Worth noting is that Homer’s so-called “smarter” brother never had his own television show on Fox run for three generations, and never brought about two major-motion picture releases, and never came out with his own line of personal hygiene products–actually I don’t think the dumber brother had the personal hygiene products either, so call that one a draw.
But he did have a number of halloween costumes over the years–so his name is Victory!
The point is that “smarter” in America doesn’t necessarily mean that one is actually smarter. Is Donald Trump or Ben Carson really “smarter” than the other GOP candidates? Is Hillary the smartest democrat who’ll run for cover, . . . er office?

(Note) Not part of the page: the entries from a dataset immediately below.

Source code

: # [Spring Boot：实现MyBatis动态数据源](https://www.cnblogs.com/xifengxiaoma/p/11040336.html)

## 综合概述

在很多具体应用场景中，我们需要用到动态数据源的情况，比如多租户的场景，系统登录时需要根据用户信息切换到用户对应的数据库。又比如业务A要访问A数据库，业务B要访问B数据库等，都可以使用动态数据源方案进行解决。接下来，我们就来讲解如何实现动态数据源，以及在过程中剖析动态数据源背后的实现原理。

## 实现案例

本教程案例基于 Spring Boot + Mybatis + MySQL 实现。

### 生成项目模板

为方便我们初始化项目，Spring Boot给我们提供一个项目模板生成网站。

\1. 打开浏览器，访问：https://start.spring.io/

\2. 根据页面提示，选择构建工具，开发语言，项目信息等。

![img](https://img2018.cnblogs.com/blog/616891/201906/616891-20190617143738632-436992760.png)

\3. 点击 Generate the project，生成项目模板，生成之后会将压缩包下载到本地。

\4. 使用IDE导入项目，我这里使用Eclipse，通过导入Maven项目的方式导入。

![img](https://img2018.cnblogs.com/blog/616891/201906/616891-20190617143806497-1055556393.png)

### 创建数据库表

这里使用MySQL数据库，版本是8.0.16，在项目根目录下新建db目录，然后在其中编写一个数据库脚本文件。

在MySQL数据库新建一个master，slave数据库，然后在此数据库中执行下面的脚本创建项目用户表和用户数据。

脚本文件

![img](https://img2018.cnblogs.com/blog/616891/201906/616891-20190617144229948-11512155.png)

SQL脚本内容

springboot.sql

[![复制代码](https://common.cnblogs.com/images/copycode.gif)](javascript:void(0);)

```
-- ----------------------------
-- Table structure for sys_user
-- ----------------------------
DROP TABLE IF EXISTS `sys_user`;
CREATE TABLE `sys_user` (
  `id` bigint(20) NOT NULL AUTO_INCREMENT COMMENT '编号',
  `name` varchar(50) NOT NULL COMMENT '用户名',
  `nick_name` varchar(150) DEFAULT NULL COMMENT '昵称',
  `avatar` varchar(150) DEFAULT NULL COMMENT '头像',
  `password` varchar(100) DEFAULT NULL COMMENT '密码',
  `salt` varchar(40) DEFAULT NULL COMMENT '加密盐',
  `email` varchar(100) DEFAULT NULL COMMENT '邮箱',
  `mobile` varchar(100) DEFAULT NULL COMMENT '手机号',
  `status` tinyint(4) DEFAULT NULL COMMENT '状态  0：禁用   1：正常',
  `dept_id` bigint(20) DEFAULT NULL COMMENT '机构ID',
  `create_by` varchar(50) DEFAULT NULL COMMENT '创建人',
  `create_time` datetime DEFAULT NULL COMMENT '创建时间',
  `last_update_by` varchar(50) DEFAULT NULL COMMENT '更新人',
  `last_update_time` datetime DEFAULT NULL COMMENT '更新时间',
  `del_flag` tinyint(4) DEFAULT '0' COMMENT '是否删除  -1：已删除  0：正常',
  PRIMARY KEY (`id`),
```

Think about it, America: would you rather be smart? Or just lucky enough to win lottery?
I rest my case.
You really don’t want to be David Simon, you only want to admire him for doing things that the smartest among us would probably never accomplish–although it’s my understanding that David Simon cannot skate backwards well or work well with anagrams. How smart can he be?
Good point.
It’s been decades since “being smarter” was something to aspire to. Nowadays, trying to become smarter is generally looked down upon if there’s no direct monetary incentive at play. (ie You’re lucky enough to have the resources to “become smarter” and have that pay off in the job market) Otherwise, you just want to be a “buzz-killing smarty pants”. Nobody likes a smarty pants.
Stupidity, on the other hand, is encouraged everywhere you look in this culture. We are awash in stupidity. Entire industries now depend on people making stupid choices.
One could easily argue that America has become an idiot factory and that stupidity is its number one export. (Minus the work of some smarty-pants writer guy from Baltimore.)
Hey, btw, great job with Show Me A Hero. I thoroughly enjoyed it, and regardless of what certain critics said, you guys DID actually make court injunctions suspenseful. And in true Wire-esque form, I have a new found appreciation for old songs I never really liked til hearing them again in your soundtracks (“Hungry heart,” etc).
Have you heard about what’s going on right this second in my new home town of New Haven? A vast 300-unit housing project, Church Street South, is being demolished and its tenants moved to hotels after years of complaints and derelict on behalf of Northland, the HUD-funded landlord of the site.
Your gene pool – it’s a good one.
Homer Simpson as David Simon? Homer is yellow, David Simon is definitely black.
Personally (and I don’t know why I’m taking this personally) I take umbrage with the assertion that there *is* something wrong with being Homer Simpson. The family patriarch has, in no particular order: gone into space; won a Grammy; been involved in a fist-fight with George Bush Snr., and; raised a loving family of three children (Bart, Lisa and the other one) alongside a beautiful wife.
It’s perfectly cromulent to want to be Homer Simpson.
Point taken.
Thank you for embiggening the dialogue!
That is a really great letter.
Love it! Your family dinner parties must be a riot. (Oops — am I allowed to use “riot” in Baltimore? Some of the Sun’s more brilliant readers will, no doubt, look at this as encouraging violence. Oh, dear me.)
If only you had a third brother who didn’t talk, but just used a variety of horns and other musical instruments to communicate…you could take that show on the road!
Corbyn?
Hilarious. Well, at least you know where you stand.
It’s great to have you back Mr. Simon. And with no less than a light dose of humor. There’s not enough of that to be found in these troubling times.